Ifo-Chef: unzureichender Entwurf der Bundesregierung

Der Chef des ifo-Instituts für Wirtschaftsforschung, Werner Sinn, lehnt das von der Bundesregierung geplante Kombilohn-Modell als unzureichend ab. Das Modell setze zwar an der richtigen Stelle an, schreibt Sinn in einem Gastbeitrag für die "Financial Times Deutschland" vom Mittwoch. "Doch um einen funktionierenden Niedriglohnsektor in Deutschland zu schaffen, müssen Fehlanreize beseitigt werden", heißt es in dem Beitrag. Dazu seien umfassende Reformen nach US-Vorbild nötig.

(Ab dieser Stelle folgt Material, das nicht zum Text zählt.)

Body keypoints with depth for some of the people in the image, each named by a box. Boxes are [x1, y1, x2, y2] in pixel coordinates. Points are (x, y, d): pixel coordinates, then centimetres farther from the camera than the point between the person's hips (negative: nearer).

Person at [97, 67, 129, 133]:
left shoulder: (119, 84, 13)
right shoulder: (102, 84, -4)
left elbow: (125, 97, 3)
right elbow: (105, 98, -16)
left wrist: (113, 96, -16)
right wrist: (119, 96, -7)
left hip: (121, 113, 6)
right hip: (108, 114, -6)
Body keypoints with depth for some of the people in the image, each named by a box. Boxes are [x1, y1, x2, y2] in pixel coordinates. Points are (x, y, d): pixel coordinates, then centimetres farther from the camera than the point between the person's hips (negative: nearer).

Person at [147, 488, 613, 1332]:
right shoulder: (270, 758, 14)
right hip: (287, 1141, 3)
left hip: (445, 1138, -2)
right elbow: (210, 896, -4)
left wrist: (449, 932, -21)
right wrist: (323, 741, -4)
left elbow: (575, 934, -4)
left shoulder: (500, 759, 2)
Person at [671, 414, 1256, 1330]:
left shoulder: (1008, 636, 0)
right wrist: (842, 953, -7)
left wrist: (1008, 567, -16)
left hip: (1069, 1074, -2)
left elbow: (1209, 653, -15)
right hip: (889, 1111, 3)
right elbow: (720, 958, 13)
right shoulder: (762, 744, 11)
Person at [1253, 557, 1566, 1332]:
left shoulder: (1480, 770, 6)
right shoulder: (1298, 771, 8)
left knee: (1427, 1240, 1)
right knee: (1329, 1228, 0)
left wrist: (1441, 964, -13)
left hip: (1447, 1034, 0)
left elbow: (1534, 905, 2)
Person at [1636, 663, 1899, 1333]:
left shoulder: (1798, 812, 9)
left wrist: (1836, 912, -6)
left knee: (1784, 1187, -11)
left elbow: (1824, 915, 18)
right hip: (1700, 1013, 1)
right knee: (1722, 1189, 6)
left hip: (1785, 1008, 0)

Die Subventionierung der Arbeit, wie sie mit dem so genannten Mainzer Modell geplant sei, helfe das Problem zu lindern, schreibt Sinn weiter. Sie senke die Anspruchslöhne, zu denen die Betroffenen bereit seien, Arbeit aufzunehmen. "Wenngleich das Mainzer Modell vom Grundsatz her an der richtigen Stelle ansetzt, sind die von ihm ausgehenden Fehlanreize gravierend", kritisierte der ifo-Chef.

Zwar lohne es sich, die Förderschwelle durch Mehrarbeit oder eine Qualifizierung, die zu höheren Löhnen führe, zu überspringen, erklärte Sinn. Wenn man sich aber bereits im Förderbereich befinde, sei es kaum noch sinnvoll, weitere Anstrengungen zu unternehmen. "Für eine wirkliche Verbesserung der Arbeitslosenzahlen ist die Schaffung neuer Niedriglohntarife in den Lohnverhandlungen oder doch zumindest die Aufhebung der Gemeingültigkeit der Tarifvereinbarungen daher eine unerlässliche Voraussetzung", forderte Sinn.